Weitere Beispiele aufzuzählen, fiele nicht schwierig, es sei hier nur festgehalten, dass Exzellenzstrategien zum Erfolg führen, wenn sie ernsthaft verfolgt werden, und dies unabhängig von der Größe und dem politischen Regime eines Staates.

(Der Artikel ist der zweite Teil der ausführlichen Fassung eines Referates, das im vergangenen Jahr anläßlich des von der Österreichischen Akademie der Wissenschaften veranstalteten Symposiums „Wa(h)re Forschung“ gehalten wurde. Dieses Symposium hatte den sich eben in allen Bereichen der Wissenschaft vollziehenden Paradigmenwechsel zum Thema: „Weg von der erkenntnisorientierten Grundlagenforschung und hin zur Anwendungsorientierung“ und ist eben in Buchform erschienen: „Wa(h)re Forschung – Change of Paradigms?“ Präsidium ÖAW Hsg, Friedrich VDV, 4020 Linz; 2011)

Literatur:

[1] Ralph J. Cicerone. 2010. Growing trust in science. Address of the President at the 147th Annual Meeting of the National Academy of Sciences USA. Washington. D.C.

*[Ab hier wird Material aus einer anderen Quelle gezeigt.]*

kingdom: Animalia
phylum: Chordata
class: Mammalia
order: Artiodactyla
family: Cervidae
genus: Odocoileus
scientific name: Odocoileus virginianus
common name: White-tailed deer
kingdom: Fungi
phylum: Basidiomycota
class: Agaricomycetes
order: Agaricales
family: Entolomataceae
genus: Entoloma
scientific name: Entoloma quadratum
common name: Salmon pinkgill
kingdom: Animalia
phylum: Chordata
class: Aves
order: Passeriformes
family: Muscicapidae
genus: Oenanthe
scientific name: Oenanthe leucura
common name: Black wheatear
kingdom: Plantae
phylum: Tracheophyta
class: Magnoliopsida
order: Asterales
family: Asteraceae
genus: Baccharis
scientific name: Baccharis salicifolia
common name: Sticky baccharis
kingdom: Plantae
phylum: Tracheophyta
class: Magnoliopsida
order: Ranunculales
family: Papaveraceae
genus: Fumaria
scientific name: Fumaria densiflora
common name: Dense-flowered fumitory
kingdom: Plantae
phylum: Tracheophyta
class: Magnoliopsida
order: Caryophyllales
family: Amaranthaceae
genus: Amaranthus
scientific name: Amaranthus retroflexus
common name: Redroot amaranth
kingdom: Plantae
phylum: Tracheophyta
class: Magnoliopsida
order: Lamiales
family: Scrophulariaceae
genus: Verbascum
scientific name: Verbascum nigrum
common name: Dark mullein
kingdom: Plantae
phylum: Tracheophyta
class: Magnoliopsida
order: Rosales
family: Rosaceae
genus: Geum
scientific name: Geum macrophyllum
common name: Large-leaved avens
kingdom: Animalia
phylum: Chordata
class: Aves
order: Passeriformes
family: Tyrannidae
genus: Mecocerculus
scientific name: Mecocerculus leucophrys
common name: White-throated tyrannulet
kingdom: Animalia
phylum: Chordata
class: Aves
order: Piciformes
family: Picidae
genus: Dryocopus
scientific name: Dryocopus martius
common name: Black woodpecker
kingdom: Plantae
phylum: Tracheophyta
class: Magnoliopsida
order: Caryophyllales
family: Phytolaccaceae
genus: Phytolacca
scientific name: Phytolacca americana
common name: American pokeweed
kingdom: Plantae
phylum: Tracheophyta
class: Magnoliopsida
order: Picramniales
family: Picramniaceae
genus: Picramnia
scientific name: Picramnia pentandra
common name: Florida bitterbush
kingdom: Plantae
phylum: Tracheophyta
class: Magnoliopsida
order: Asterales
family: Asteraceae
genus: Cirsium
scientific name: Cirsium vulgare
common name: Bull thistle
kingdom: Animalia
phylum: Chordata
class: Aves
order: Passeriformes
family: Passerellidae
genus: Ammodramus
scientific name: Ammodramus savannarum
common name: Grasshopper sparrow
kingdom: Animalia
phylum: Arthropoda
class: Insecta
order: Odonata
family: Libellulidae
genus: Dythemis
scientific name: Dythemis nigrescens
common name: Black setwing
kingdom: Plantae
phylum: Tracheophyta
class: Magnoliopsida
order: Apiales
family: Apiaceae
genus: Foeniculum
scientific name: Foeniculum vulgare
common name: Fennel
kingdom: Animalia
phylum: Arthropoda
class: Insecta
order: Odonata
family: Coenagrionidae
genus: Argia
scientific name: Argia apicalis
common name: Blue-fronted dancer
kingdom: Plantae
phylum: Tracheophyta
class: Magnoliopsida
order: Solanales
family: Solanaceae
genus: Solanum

[2] Peter Schuster. 2009. Welche Voraussetzungen benötigt Spitzenforschung und woran kann man ihre Ergebnissemessen? Österreichische Akademie der Wissenschaften, Almanach 2008, 158. Jahrgang. Verlag der Österreichischen Akademie der Wissenschaften, Wien, pp.333-344.

[3] J. Rogers Hollingsworth. 2004. Institutionalizing Excellence in Biomedical Research. The Case of the RockefellerUniversity. In: D. H. Stapelton (Ed.). Creating a Tradition of Biomedical Research. Contributions to the History of the Rockefeller University. The Rockefeller University Press, pp.17-63, New York

 

Über den Autor:

Emer. Univ. Prof. Dr. Peter Schuster, Jg. 1941, hat an der Universität Wien Chemie und Physik studiert, war langjähriger Ordinarius für Theoretische Chemie und Leiter des Computerzentrums in Wien, Gründungsdirektor des Instituts für Molekulare Biotechnologie in Jena, Vizepräsident und Präsident der ÖAW, Mitglied höchstrangiger Akademien. Forschungsschwerpunkte: Theorie der: chemischen Bindung, Dynamik, molekularen Evolution, Struktur/Funktion von RNA und Proteinen, Netzwerke.